Cristina y Felipe están ahí con sus dos hijas pequeñas y sí han podido traer velas. Viven en el Raval, muy cerca, y creen que las cosas van a cambiar en un barrio muy multicultural, con mucha población musulmana: “La gente va a desconfiar del vecino”. También creen que no deberían abrir los comercios: “Se deberían respetar los tres días de luto; a ver si a nosotros al final nos hacen abrir este fin de semana, hoy no”. Ella trabaja en una tienda de alpargatas de la Rambla, ayer salió a las cuatro y media y pudo regresar a casa “ sufriendo por los compañeros de trabajo”. De la madrugada describe “un silencio fuera de lo normal” en una zona siempre muy viva, más en una noche de verano.
Paqui también ha colocado como cada día su puesto de la ONCE: dice que no tiene miedo, “si te tiene que pasar te pasa, aquí o donde sea. Si hay peligro, la policía avisará”. Lo abre por eso y porque hay que hacer vida normal. No vio nada, sobre las 5 de la tarde ya habían recogido. En Vía Pelai, algunas tiendas avisan de que abrirán a partir de las 16:00 por el cierre de la vía, en Starbucks han abierto hoy más tarde “porque ayer no pudimos cerrar normal”.
Entre las maletas que hoy, como cada mañana, llegan y se van de Barcelona están las de Mohammed y Nahuel y sus dos hijas, de Egipto. No están impresionados: “En nuestro país algo así pasa cada mes”. Ella lleva hijab, han visitado París después del ataque de Bataclan y no creen que vaya a haber un brote de islamofobia en España: “Durante las primeras semanas, el primer mes, quizá sí; tengo amigos que cancelaron algunos viajes cuando pasó algo así.
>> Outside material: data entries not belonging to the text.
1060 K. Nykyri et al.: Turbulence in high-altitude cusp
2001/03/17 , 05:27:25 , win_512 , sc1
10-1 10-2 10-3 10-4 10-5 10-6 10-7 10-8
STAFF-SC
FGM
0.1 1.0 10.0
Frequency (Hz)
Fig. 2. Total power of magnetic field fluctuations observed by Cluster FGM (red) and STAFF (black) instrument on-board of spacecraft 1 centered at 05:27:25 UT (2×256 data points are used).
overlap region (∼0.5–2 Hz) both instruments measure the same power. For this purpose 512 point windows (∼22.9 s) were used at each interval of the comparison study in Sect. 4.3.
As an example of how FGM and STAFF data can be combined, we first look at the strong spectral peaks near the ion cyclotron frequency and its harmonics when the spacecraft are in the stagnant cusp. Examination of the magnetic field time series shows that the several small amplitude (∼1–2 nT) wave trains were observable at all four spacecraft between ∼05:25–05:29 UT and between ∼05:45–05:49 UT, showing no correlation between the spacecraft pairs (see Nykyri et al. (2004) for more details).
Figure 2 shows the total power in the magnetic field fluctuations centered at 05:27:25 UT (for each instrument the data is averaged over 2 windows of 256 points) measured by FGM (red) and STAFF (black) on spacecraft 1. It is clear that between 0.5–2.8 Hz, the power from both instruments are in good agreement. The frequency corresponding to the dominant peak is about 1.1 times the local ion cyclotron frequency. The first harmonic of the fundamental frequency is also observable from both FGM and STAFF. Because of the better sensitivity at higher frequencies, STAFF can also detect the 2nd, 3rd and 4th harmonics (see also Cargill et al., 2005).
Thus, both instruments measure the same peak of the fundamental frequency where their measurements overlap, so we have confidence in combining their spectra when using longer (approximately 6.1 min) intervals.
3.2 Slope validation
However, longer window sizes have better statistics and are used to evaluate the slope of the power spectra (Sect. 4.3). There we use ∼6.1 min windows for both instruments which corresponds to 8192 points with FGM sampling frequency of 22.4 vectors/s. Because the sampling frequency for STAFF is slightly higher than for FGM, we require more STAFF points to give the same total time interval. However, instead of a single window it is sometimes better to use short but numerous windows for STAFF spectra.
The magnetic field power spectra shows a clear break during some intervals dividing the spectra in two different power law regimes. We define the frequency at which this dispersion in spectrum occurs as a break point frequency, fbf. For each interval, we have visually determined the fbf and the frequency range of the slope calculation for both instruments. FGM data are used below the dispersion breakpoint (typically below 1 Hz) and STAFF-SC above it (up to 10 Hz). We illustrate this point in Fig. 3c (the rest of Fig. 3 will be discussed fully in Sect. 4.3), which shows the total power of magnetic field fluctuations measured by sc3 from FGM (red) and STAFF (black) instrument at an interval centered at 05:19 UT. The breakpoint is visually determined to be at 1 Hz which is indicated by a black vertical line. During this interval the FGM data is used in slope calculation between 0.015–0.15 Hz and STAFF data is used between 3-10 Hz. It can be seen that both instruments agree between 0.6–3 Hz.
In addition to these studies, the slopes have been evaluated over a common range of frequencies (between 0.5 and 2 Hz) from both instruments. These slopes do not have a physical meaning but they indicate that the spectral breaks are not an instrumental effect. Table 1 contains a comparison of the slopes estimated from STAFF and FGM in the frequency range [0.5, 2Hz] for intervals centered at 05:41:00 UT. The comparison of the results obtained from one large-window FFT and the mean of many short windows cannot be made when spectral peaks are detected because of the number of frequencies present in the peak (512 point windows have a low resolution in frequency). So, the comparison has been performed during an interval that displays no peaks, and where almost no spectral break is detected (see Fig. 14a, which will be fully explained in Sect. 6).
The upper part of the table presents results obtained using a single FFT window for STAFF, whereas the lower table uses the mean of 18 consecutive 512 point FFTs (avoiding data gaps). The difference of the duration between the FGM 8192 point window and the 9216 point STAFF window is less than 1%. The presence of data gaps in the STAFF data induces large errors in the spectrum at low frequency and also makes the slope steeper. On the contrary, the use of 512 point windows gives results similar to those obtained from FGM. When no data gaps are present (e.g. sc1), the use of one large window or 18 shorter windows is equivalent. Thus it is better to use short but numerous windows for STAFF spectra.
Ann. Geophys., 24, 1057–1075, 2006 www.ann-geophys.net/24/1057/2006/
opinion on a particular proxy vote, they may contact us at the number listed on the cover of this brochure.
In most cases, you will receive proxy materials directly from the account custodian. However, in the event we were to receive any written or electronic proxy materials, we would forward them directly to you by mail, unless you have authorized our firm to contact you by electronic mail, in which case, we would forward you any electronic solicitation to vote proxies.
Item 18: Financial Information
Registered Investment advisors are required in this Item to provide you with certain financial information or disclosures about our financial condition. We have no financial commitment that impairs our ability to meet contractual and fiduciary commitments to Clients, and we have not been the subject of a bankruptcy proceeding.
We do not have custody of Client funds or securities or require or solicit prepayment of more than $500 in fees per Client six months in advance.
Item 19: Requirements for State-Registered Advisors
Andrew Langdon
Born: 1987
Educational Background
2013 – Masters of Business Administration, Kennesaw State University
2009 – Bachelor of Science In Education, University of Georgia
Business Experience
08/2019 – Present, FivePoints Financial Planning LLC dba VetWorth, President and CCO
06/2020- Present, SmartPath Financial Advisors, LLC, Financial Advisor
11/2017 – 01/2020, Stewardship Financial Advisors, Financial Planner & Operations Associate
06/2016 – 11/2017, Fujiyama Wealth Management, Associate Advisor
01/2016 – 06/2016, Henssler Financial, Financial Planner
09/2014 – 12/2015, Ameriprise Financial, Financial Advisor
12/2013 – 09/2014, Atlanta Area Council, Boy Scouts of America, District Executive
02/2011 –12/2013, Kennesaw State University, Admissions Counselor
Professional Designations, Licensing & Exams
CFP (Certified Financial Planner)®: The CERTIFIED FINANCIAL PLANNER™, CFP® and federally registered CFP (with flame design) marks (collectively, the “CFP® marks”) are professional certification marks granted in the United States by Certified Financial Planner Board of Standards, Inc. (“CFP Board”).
Pero luego no, la vida regresa a la normalidad”.
No lo ve tan claro Malika. Nació en Marruecos, tiene 58 años y lleva 24 en Barcelona. También lleva hijab y cuenta entre lágrimas que cada vez que pasa algo así nota malas miradas hacia ella; también repite insistentemente que los catalanes son para ella “como hermanos”, que tiene nacionalidad española y que todo esto le parece “muy mal, un horror, no hay derecho”. “Yo tengo el mismo miedo que todo el mundo, yo también paseo por las Ramblas, también me podrían haber atropellado a mí. Mi hija trabaja en Sants y me llamó muy asustada avisándome de que no saliera de casa”.